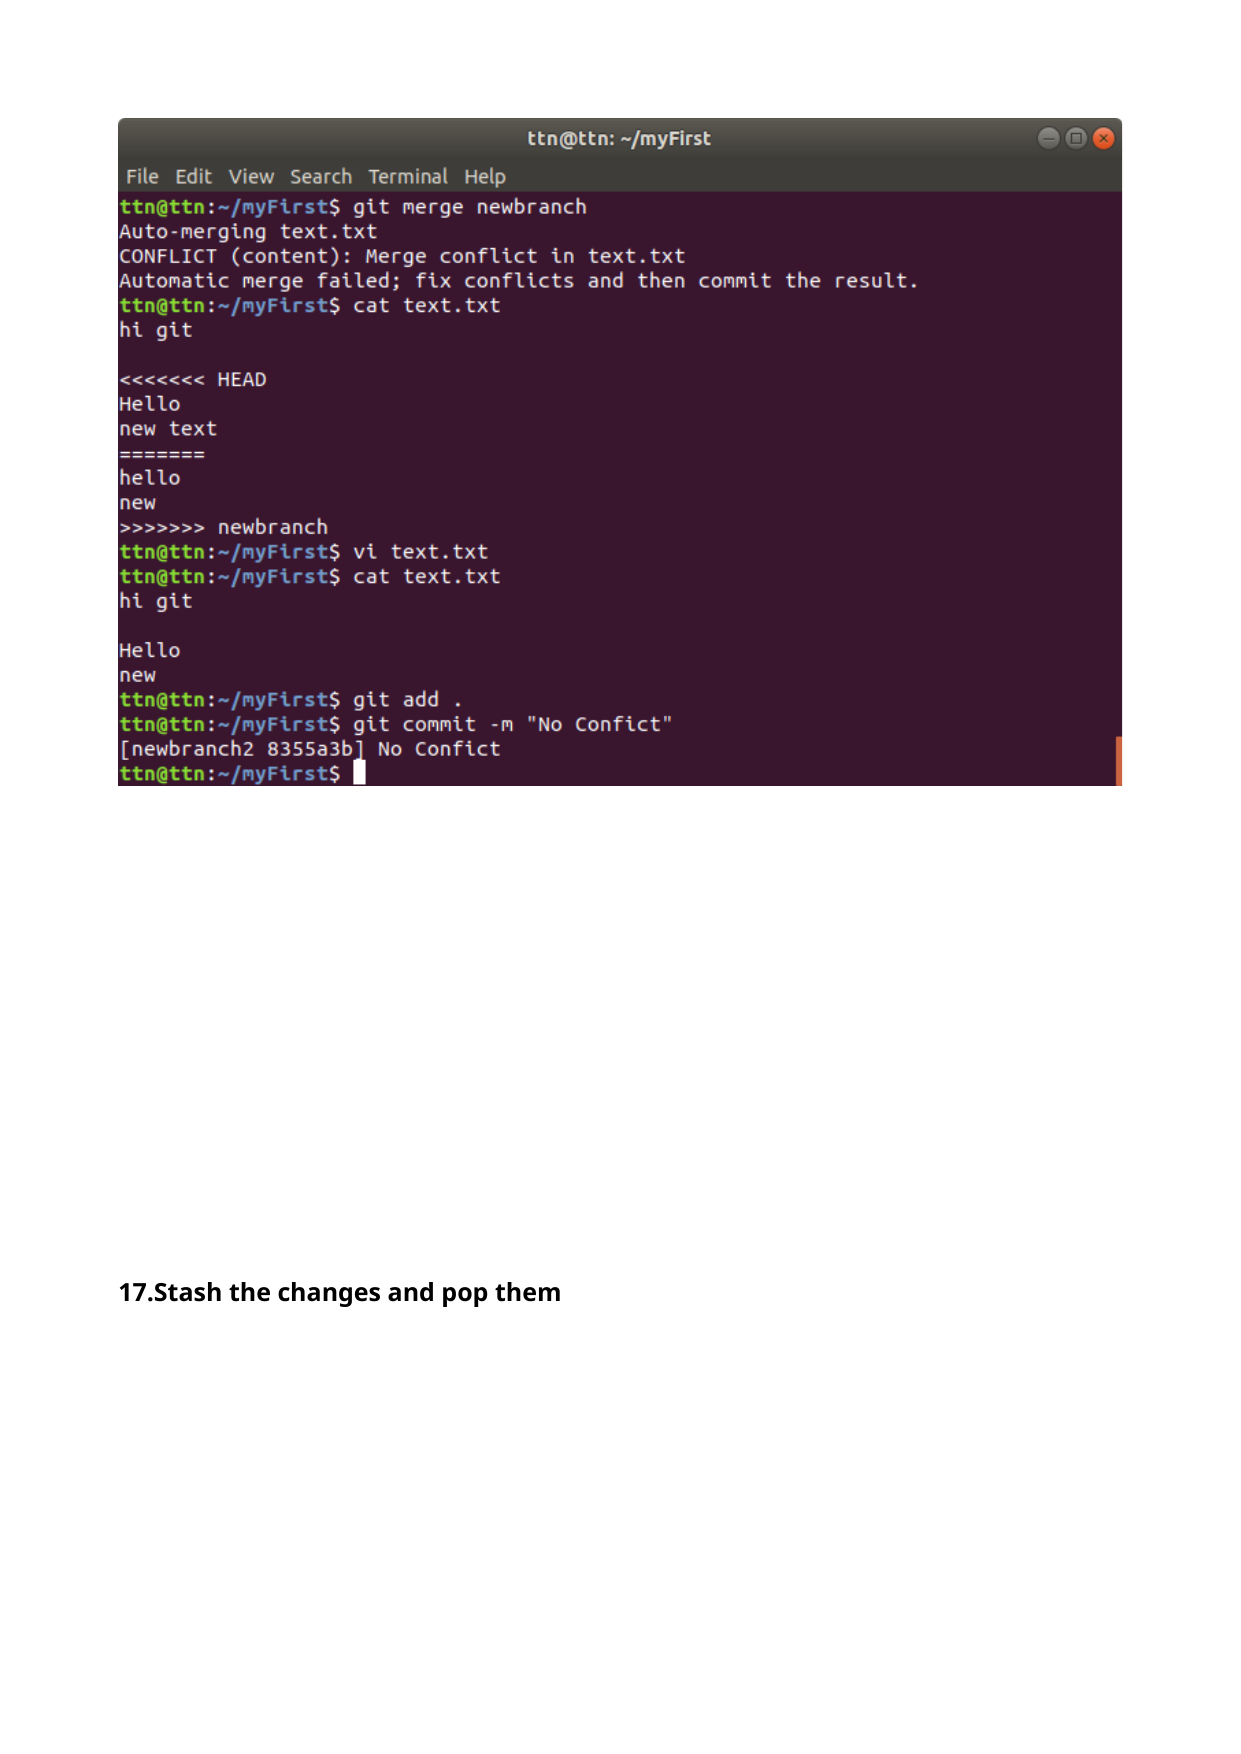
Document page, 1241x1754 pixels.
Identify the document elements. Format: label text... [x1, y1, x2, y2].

text 17.Stash the changes and pop them [118, 1274, 1122, 1308]
picture [118, 118, 1123, 786]
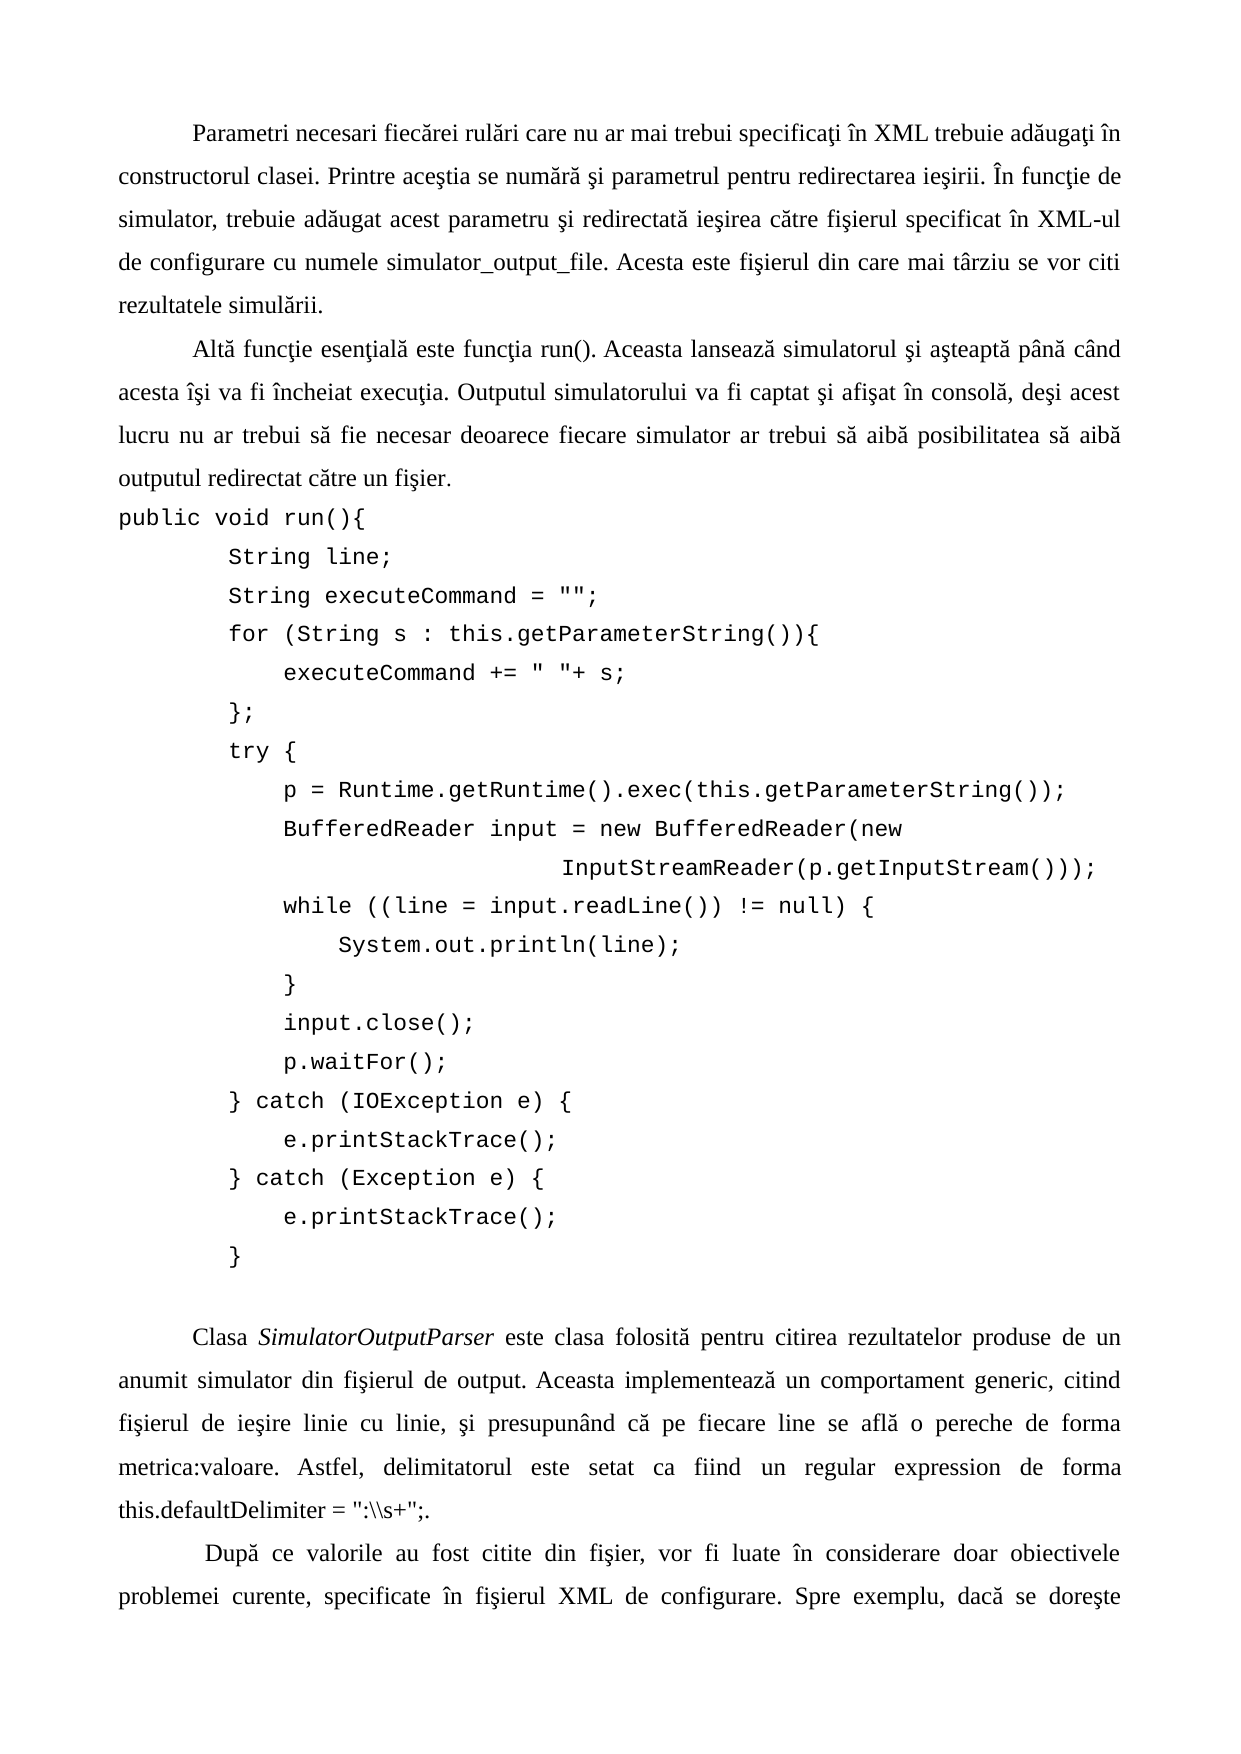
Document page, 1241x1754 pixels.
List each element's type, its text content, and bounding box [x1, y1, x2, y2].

* [Exercise]
Please turn every line of the entries above into a numbered list, skipping blank lines and leaving the pictures out of your answer.

* [Answer to this problem]
1. Document page, 1241x1754 pixels.
2. Identify the document elements. Format: label text... [x1, y1, x2, y2].
3. text 17.Stash the changes and pop them [118, 1274, 1122, 1308]
4. picture [118, 118, 1123, 786]
5. Document page, 1241x1754 pixels.
6. List each element's type, its text content, and bounding box [x1, y1, x2, y2].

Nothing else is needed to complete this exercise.